Awaiting Our Replacement

Driving a car is not something a baby born today will ever need to do.  This should be obvious to anyone.  That's a large portion of our labor market.  But what many people seem to miss is that it isn't just cars.  If a computer can move a car, it can move anything with the right peripheral.  A pallet in a warehouse, for example.  Or a plate of food in a diner.  That's a lot more jobs.

Could my job as a computer repair technician be done by a computer?  Haven't they replaced many of us already?  There was a time when we also repaired computer hardware.  Now faulty hardware is simply replaced, because automation made it so inexpensive it isn't worth the time to repair.

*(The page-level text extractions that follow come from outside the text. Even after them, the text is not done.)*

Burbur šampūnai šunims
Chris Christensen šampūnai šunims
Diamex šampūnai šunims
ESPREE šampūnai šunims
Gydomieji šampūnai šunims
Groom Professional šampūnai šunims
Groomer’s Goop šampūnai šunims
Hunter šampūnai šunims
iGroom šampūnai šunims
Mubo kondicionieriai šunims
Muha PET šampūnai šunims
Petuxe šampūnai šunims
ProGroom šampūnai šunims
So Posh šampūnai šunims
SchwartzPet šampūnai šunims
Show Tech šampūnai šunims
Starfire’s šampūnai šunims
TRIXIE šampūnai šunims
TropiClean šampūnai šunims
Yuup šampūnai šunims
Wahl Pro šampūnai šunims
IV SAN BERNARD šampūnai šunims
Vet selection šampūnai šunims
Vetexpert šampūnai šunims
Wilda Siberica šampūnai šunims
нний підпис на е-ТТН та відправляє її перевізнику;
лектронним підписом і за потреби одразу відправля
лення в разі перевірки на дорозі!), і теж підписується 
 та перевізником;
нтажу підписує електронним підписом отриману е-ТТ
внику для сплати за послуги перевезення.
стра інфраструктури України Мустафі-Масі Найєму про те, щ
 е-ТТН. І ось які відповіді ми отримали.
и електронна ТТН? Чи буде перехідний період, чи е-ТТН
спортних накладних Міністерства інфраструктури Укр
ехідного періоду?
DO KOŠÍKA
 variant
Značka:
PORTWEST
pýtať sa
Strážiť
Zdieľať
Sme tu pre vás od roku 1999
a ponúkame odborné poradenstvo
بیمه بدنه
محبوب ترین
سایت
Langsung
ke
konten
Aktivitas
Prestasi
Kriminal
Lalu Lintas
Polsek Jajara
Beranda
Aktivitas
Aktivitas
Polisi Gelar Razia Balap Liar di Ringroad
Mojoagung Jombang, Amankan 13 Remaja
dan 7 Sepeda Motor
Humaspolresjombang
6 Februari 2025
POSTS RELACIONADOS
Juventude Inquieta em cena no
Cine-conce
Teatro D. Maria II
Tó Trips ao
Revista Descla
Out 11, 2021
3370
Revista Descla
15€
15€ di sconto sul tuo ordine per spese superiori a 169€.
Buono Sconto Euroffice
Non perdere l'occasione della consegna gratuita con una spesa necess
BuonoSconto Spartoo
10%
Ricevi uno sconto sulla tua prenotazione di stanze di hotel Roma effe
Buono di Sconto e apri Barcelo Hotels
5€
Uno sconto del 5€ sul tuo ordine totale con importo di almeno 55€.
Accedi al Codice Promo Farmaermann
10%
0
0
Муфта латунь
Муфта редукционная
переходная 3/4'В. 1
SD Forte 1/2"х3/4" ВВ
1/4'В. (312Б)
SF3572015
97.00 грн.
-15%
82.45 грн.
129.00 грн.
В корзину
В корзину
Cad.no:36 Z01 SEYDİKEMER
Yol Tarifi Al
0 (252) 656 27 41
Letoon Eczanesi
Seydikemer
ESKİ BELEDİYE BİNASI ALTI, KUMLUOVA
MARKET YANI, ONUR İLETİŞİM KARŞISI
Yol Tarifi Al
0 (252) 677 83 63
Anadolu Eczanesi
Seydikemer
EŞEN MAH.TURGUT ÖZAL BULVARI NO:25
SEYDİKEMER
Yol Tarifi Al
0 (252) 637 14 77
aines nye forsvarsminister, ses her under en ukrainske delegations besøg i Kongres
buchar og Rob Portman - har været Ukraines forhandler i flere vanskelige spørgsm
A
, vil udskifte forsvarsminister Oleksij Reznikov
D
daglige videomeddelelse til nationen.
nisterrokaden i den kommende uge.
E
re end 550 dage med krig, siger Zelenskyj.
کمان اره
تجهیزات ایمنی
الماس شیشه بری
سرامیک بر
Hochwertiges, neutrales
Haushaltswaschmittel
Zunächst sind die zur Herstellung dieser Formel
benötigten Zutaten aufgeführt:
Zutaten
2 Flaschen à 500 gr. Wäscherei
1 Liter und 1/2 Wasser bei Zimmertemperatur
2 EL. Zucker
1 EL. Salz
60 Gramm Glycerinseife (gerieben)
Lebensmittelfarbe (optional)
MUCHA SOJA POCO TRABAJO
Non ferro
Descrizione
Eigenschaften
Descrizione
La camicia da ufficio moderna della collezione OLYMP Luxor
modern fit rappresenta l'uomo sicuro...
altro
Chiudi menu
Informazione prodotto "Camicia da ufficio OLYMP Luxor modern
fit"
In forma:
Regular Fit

What got me thinking about this is Google's AlphaGo program.  The old version was smart enough to beat any human, even Go Masters.  The new version is much better.  And the big improvement is that it's entirely self taught.  It got there by playing many thousands of times the number of games as a Go Master could in a lifetime.

Imagine a program like AlphaGo, but its job is to make human students able to pass a test.  It will eventually say things like, "Playing this video clip explaining the Pythagorean Theorem has .073% better comprehension than this video clip."  I watch educational videos on Youtube all the time.  Many are just vector graphics and a soothing voice.  How long before this kind of program can create them itself, and tweak them until test scores go up?

You might tell yourself that if this trends persist, we'll all be artists someday.  Are you sure computers won't be able to create art?  "This color shift to painting A4524 is .054% more aesthetically pleasing..."  Or how about, "A 12% percent increase in tempo to song B4585 increases the conveyance of the emotion: 'sadness' to 43.2% more listeners ."

I don't think I'll see that in my lifetime, although I'm very hopeful about the self driving cars.  I don't think it's many generations off, however.  And who knows, we might dramatically extend lifetimes before mine ends.  I think this future should be a good one.  A very good one.  I'll talk about what might go wrong in a later post.